The availability of Covid-19 vaccines for children and teens ages 12 to 15 has been met with mixed reviews by local residents.
The U.S. Food and Drug Administration approved the Pfizer-BioNTech vaccine for that age range on May 10, and the Centers for Disease Control and Prevention green-lighted it on May 12. Hours later, Gov. Andrew Cuomo gave it the OK.
While elected officials and hospitals across Long Island have begun hosting news events to administer the first dose of vaccines to children and teenagers, some parents have expressed concerns about inoculating their children in response to an inquiry on an Oceanside community Facebook page.
Sandee Mcphee was one parent who said she was opposed to it. “I’m totally against the cheesy, pushy marketing of a medical treatment,” she wrote. “There was no high risk in this age group. They are also not testing to check on antibodies beforehand.”
Chris Lindsley said he also did not plan to vaccinate his son. “I’m not risking his health when Covid is not a threat to him,” he wrote.
Dina Person said she did not favor vaccinating people in that age group, and noted that players and staff of the New York Yankees were fully vaccinated, but the team dealt with a Covid-19 outbreak last week. Eight players tested positive for the virus, seven of whom were asymptomatic.
“We will not be getting it for our children,” Person wrote. “I just worked all year in a school where Covid was not spread through school and the very few teens who did get it had very mild symptoms and recovered quickly. The Covid numbers are down, and we just saw on the news that the people fully vaccinated with the Yankees still got Covid.”
Joe Glavin offered a different perspective, noting that the only way to return to normal is to vaccinate more people.
“Stop with the nonsense,” he wrote. “Get the shot or probably be locked out of college and other activities. Just saying . . . you’ll be screwed when you want to do something.”
Paul Florio wrote that he was confused why so many people were determined to get the vaccine themselves, but refused to allow their children to be inoculated.
“What gets me is that all people that feel the vaccine is a must now turn around and say, ‘No way my kid is getting it,’” he wrote. “If it’s that important for parents to get it, why not the kid? I would think it goes hand in hand.”
As the vaccine continues to become available to more people, the CDC has relaxed masking guidelines for fully vaccinated people at most indoor and outdoor places.
Mount Sinai South Nassau hospital in Oceanside has also continued to operate its “Vaxmobile,” extending its efforts to now vaccinating those ages 12 to 15. On Thursday afternoon, MSSN staff started giving the Pfizer-BioNTech vaccine to some of the newly eligible youths at St. Mary of the Isle Roman Catholic Church in Long Beach.
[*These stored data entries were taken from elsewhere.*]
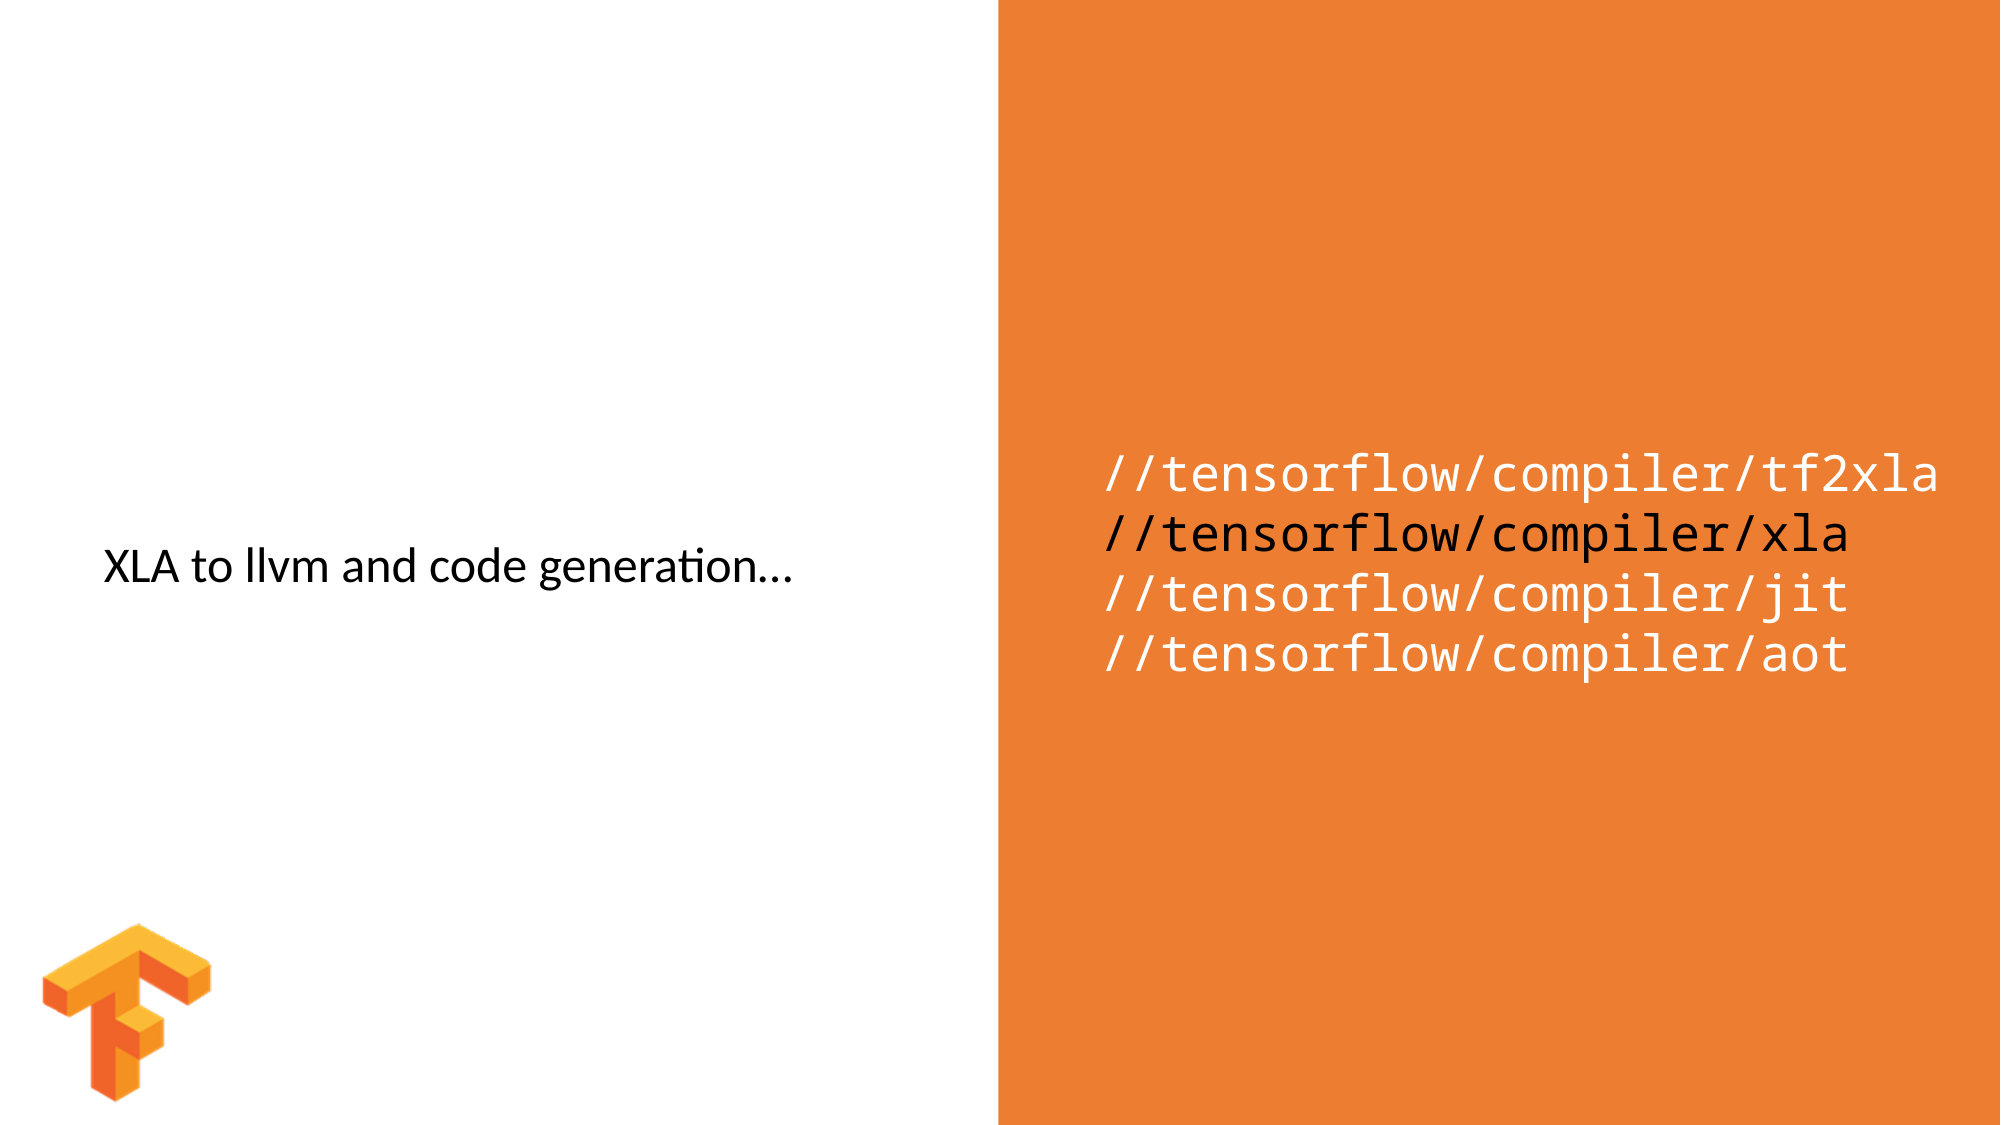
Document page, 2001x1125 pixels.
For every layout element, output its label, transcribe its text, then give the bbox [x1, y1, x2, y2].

text_box //tensorflow/compiler/tf2xla //tensorflow/compiler/xla //tensorflow/compiler/jit //tensorflow/compiler/aot [1085, 433, 2000, 689]
text_box [0, 0, 999, 1125]
picture [26, 916, 240, 1105]
text_box XLA to llvm and code generation… [89, 524, 999, 600]
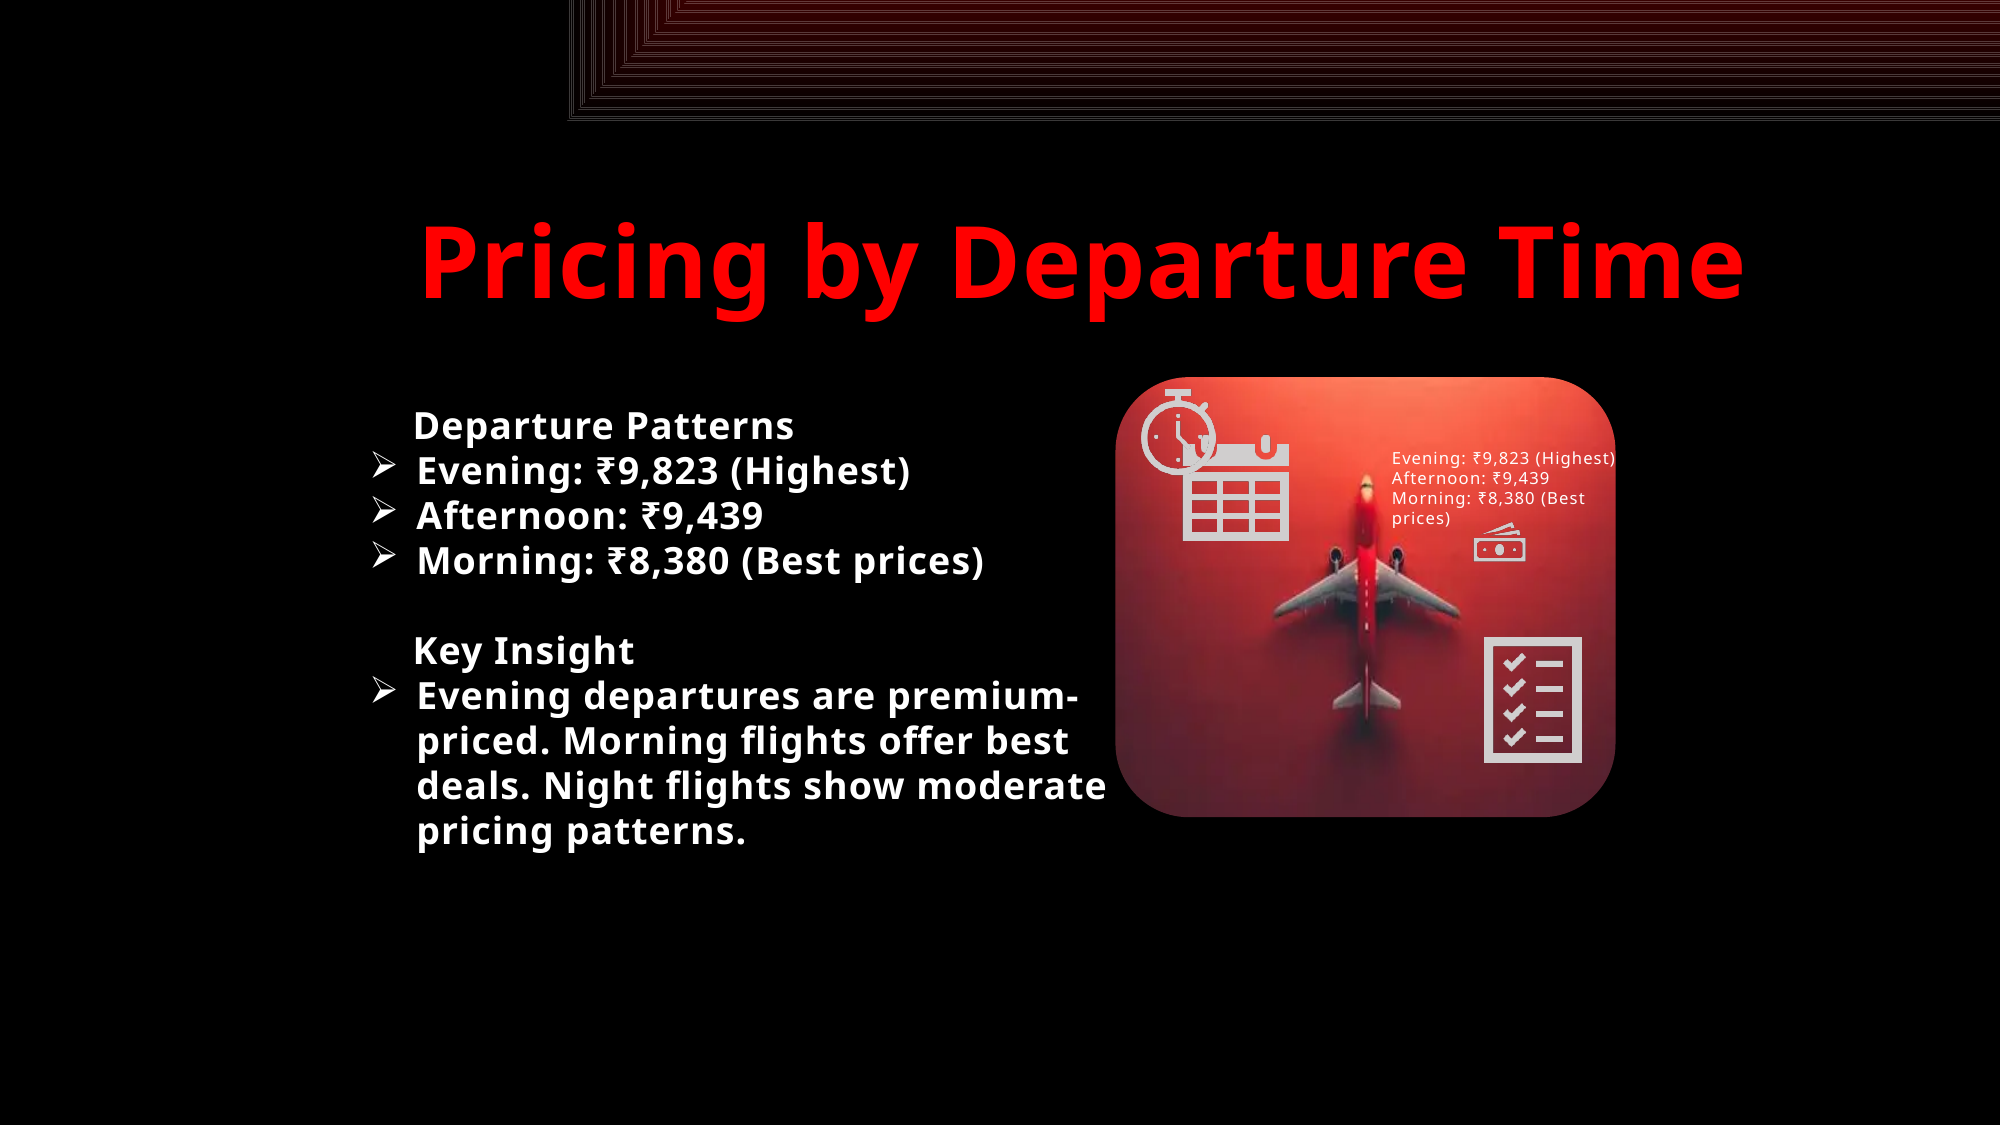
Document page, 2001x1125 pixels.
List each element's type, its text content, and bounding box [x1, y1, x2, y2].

text_box [1115, 377, 1616, 818]
picture [1125, 379, 1311, 563]
text_box Pricing by Departure Time [402, 191, 2000, 417]
text_box Evening: ₹9,823 (Highest) Afternoon: ₹9,439 Morning: ₹8,380 (Best prices) [1377, 420, 1634, 598]
picture [1471, 514, 1528, 571]
picture [1457, 624, 1608, 775]
text_box Departure Patterns Evening: ₹9,823 (Highest) Afternoon: ₹9,439 Morning: ₹8,380 (Best prices) Key Insight Evening departures are premium-priced. Morning flights offer best deals. Night flights show moderate pricing patterns. [354, 394, 1170, 910]
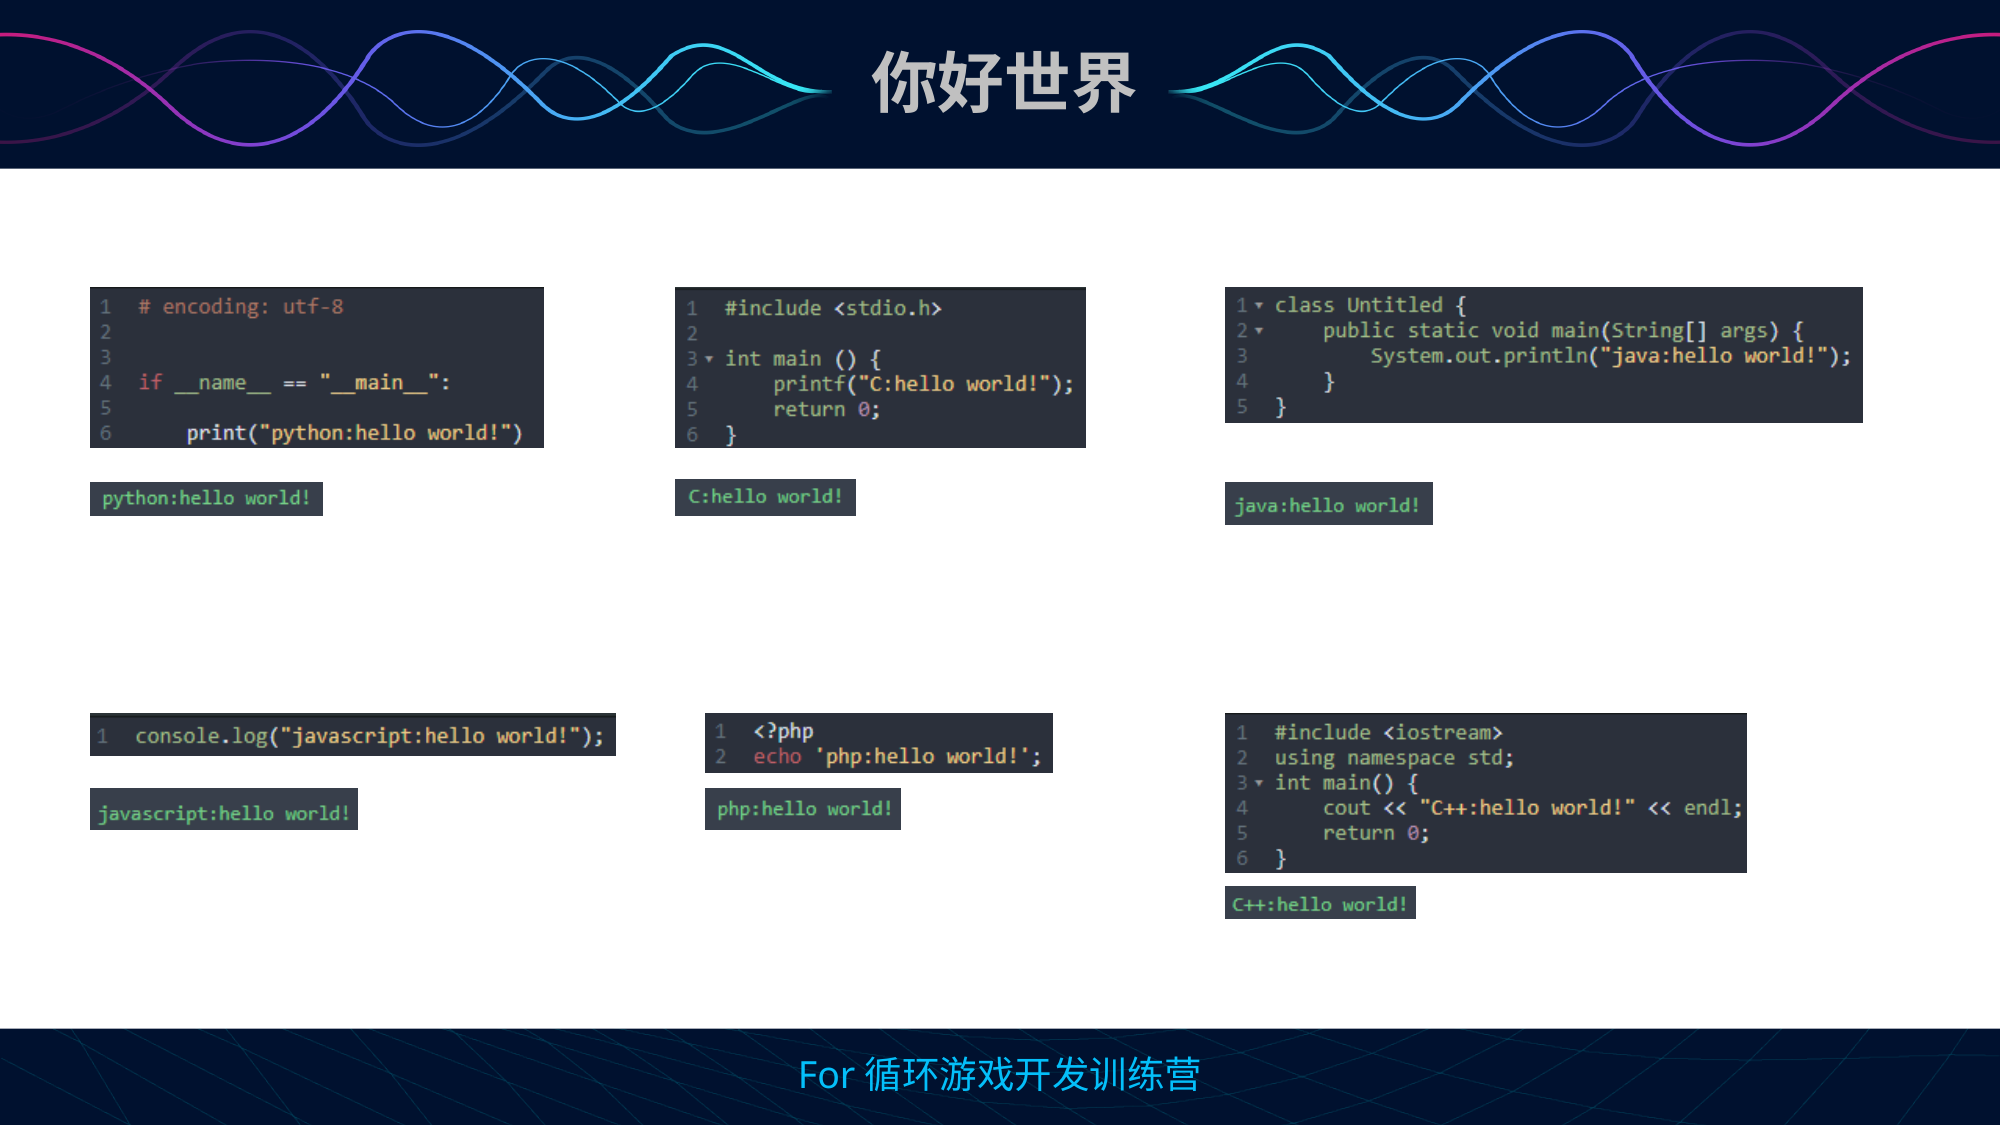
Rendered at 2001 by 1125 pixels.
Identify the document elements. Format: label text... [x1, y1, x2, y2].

picture [90, 713, 616, 756]
picture [1225, 482, 1433, 525]
picture [1225, 713, 1747, 873]
picture [705, 713, 1053, 773]
picture [0, 7, 873, 195]
picture [90, 482, 323, 516]
picture [675, 287, 1086, 448]
picture [90, 788, 358, 830]
picture [90, 287, 544, 448]
picture [1225, 287, 1863, 423]
picture [705, 788, 901, 830]
picture [675, 479, 856, 516]
picture [1225, 885, 1416, 919]
picture [1127, 7, 2000, 195]
text_box 你好世界 [873, 33, 1127, 128]
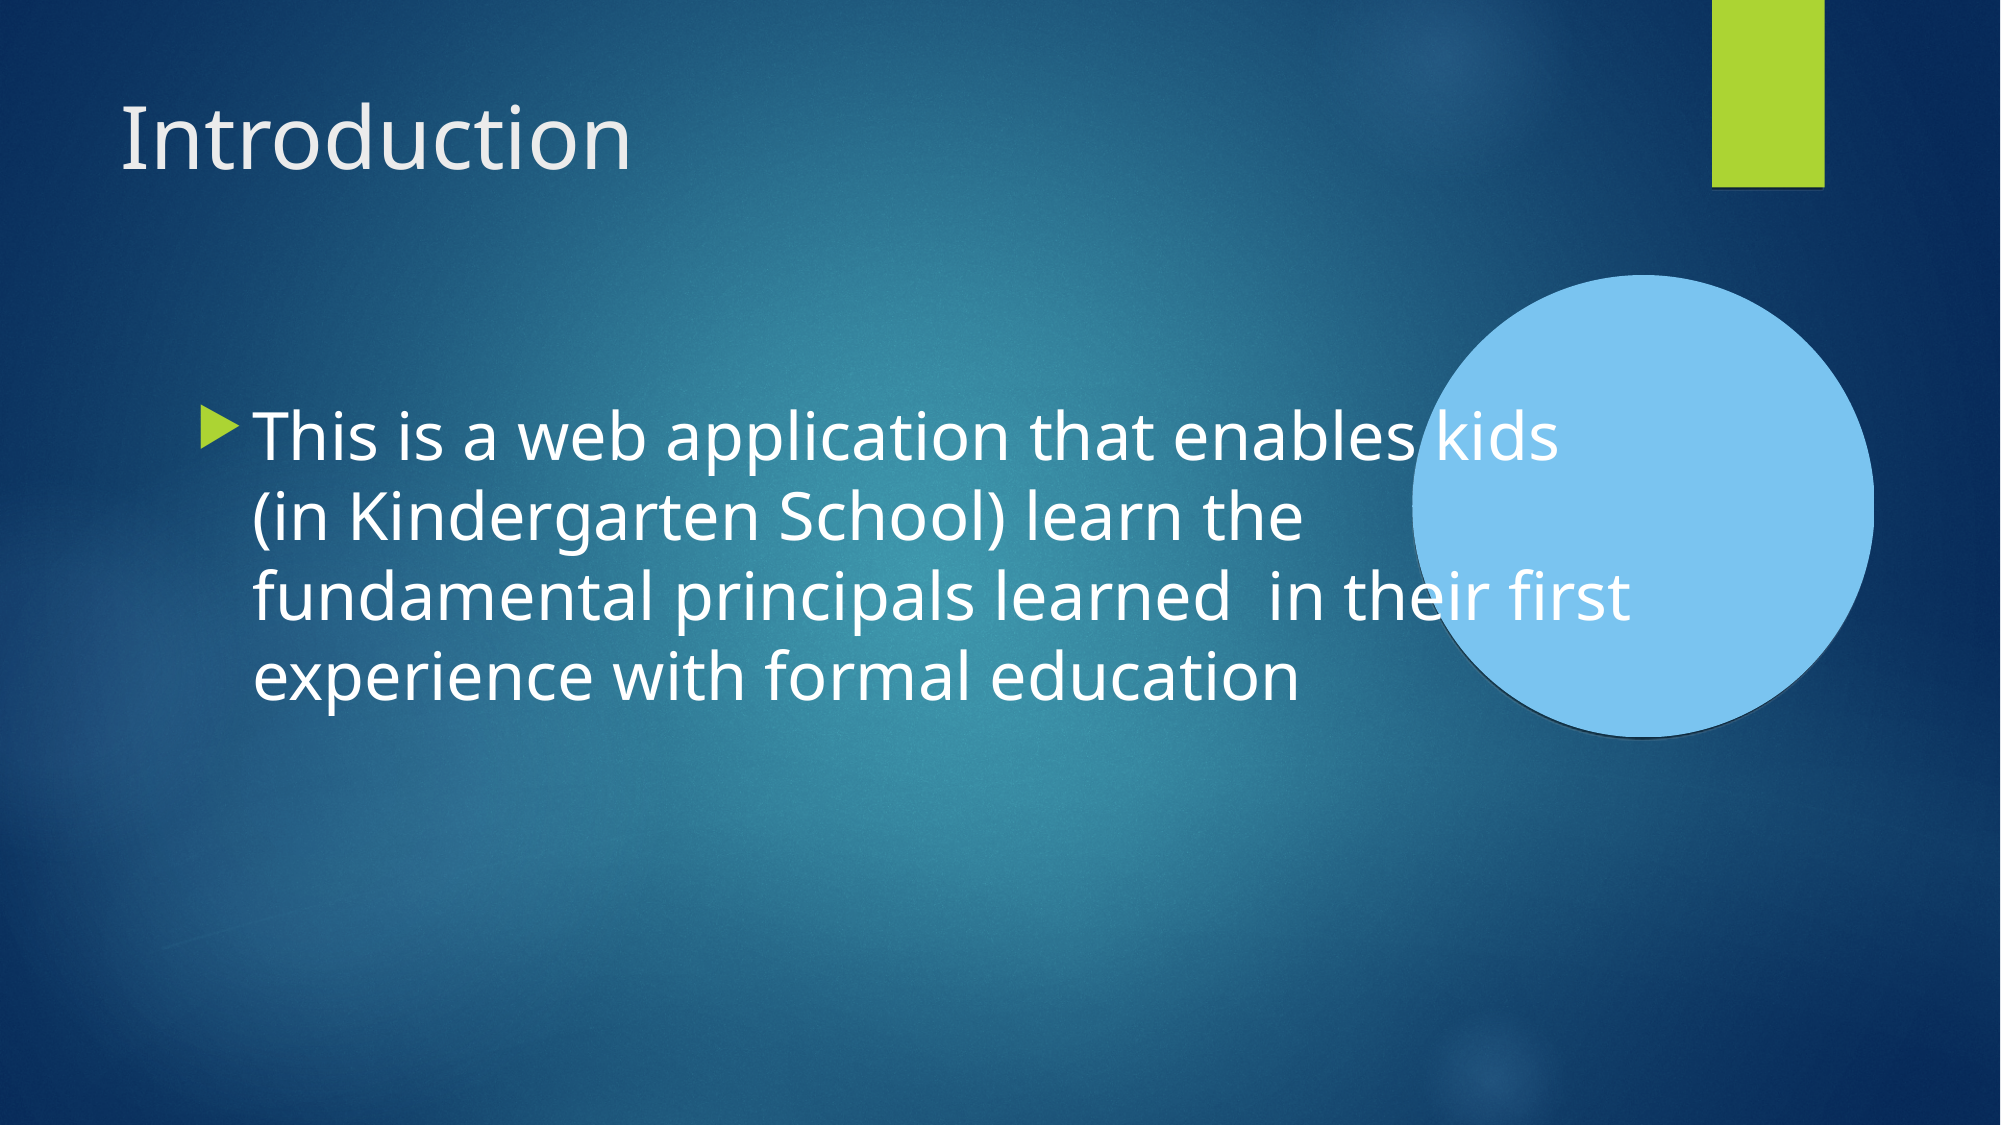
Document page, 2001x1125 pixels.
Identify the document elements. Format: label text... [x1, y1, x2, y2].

text_box Introduction [106, 74, 1649, 304]
text_box This is a web application that enables kids (in Kindergarten School) learn the fundamental principals learned in their first experience with formal education [181, 336, 1649, 1025]
picture [0, 0, 2001, 1125]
Among them was Grace Moran, 13, an eighth-grader at Lincoln Orens Middle School in Island Park, who said she was thrilled to receive her dose.
“I’m very excited to be getting the shot today,” she said, according to a news release from the hospital, noting that she was not nervous about the immunization because she “believes in science.”
The mobile vaccination unit was funded via the federal CARES Act through a grant issued by the Town of Hempstead, and has administered more than 2,000 Covid-19 vaccinations since it began operation in late March. The primary mission of the unit is to deliver vaccinations to eligible residents, while eliminating barriers such as transportation, mobility, language or health, and to bring vaccines directly to hard-hit communities, as well as other areas. Appointments are not required, and the mobile unit is handicapped-accessible and staffed with a bilingual clinical team from MSSN. The interior of the unit includes a private exam room, computerized clinical work stations, medical testing and lab technologies, as well as secure storage areas.
The “Vaxmobile” continued onto the De La Salle School in Freeport on Friday. With vaccinations increasing, the number of Covid-19 cases at the hospital has steadily decreased. As of Friday, there were nine coronavirus patients at MSSN.
In addition to the hospital’s mobile vaccination efforts, Nassau County officials said they planned to inoculate 500 high school students a day through Sunday, and were taking appointments on the county website. County Executive Laura Curran spoke in favor of the CDC easing mask restrictions, and urged residents to have their eligible youths vaccinated.
“Nassau County is leading the way in getting residents vaccinated, and I’m proud that we’ve now gotten seven out of 10 adults vaccinated,” Curran said in a statement. “However, in order to soundly defeat this pandemic and return to normal life, we need as many people as possible to roll up their sleeves — including young people.”